Gida Education Ghana achieves gender parity in basic education in deprived areas

Ghana achieves gender parity in basic education in deprived areas


The Department of Gender, of the Ministry of Gender, Children and Social Protection, says Ghana has achieved gender parity in education in deprived communities at the basic level.

It noted that there had been more girls with equal ratio for boys and girls at the basic level nationally in those areas though pockets of disparity had been recorded in a few districts.

This was revealed at a national consultative meeting for the preparation of Ghana’s combined 8th and 9th periodic report on UN Convention on the Elimination of all Forms of Discrimination against Women (CEDAW).

Ghana, having signed onto the United Nations Convention on the Elimination of All Forms of Discrimination against Women gives a report on the progress and challenges in all sectors of the economy to the UN every four years.

In this year’s consultative meeting, experts were drawn from across Ministries, Departments and Agencies, Civil Society Organizations, Non-Governmental Organizations.

Others are: gender stakeholders, development partners and officers from security services.

Mr. Edmund Amarkwei Foley, Consultant for the preparation of the 8th and 9th CEDAW report, in an interview with the Ghana News Agency, said, policy directions in the area of education had helped bridged the gap between boys and girls in deprived areas other than urban areas.

He said policy directions, such as “Education for All National Plan” that was rolled out by then Ministry of Education, Youth and Sports, in 2003 and ended in 2015 had bridged the gap significantly.
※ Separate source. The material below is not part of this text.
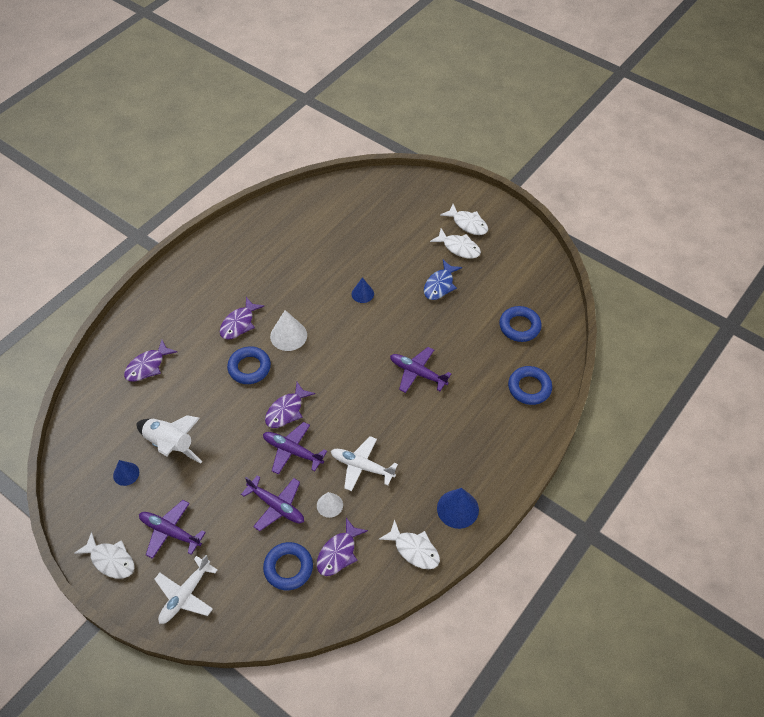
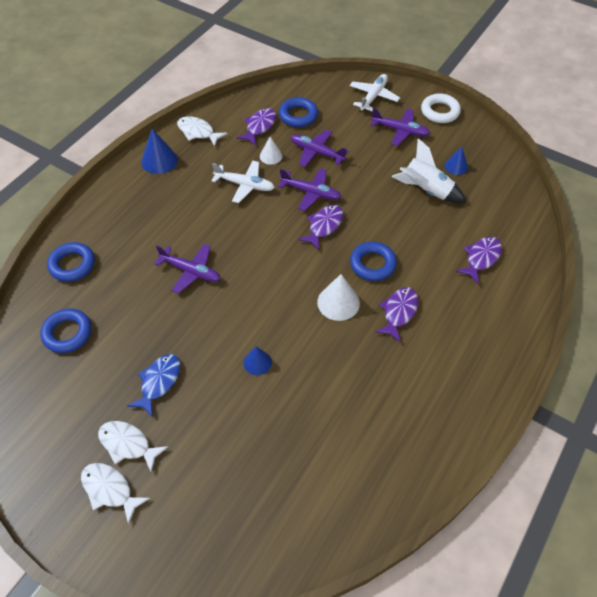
camera: 175 degrees right, 0 degrees up
white fish [74,532,134,579] -> white ring [421,93,461,123]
Mr Foley also added that women’s access to justice had been progressive, saying more offices of Domestic Violence and Victim Support Unit (DOVVSU) had been established, including Domestic Violence Victim Support Centres.

The 6th and 7th reports were submitted in 2015, and it contained the progress made and challenges encountered.

Key areas it focused on were gender roles and stereotypes, education, women and employment, equality in access to health care, economic and social rights of women.

For instance, in 2015, the report noted that deaths from complications of unsafe abortion were still high, and one study revealed unsafe abortion as the leading cause of maternal mortality amongst adolescent.

It said 34.7 per cent of the total number of cases was made up of young women between 10 and 24 years and to address it, support for implementation of comprehensive abortion care was obtained to enhance access of qualified clients to quality care in health facilities at all levels.

Meanwhile, Mrs Vera Karikari, Deputy Director, Department of Gender, who spoke on behalf of Dr. Afisah Zakariah, Chief Director of the Gender Ministry, said it was important to empower women, give them opportunities to attain exponential growth and prosperity.

“We fight the biggest challenges confronting the nation such as poverty, inequality, intersectionality and put an end to violence and discrimination against women and girls, making sure no one is left behind,” she added.

Mrs Karikari said women and young girls still faced structural discrimination due to the patriarchal nature of most societies and that the meeting would set the tone to put in measures to support the rights and empowerment of women and girls.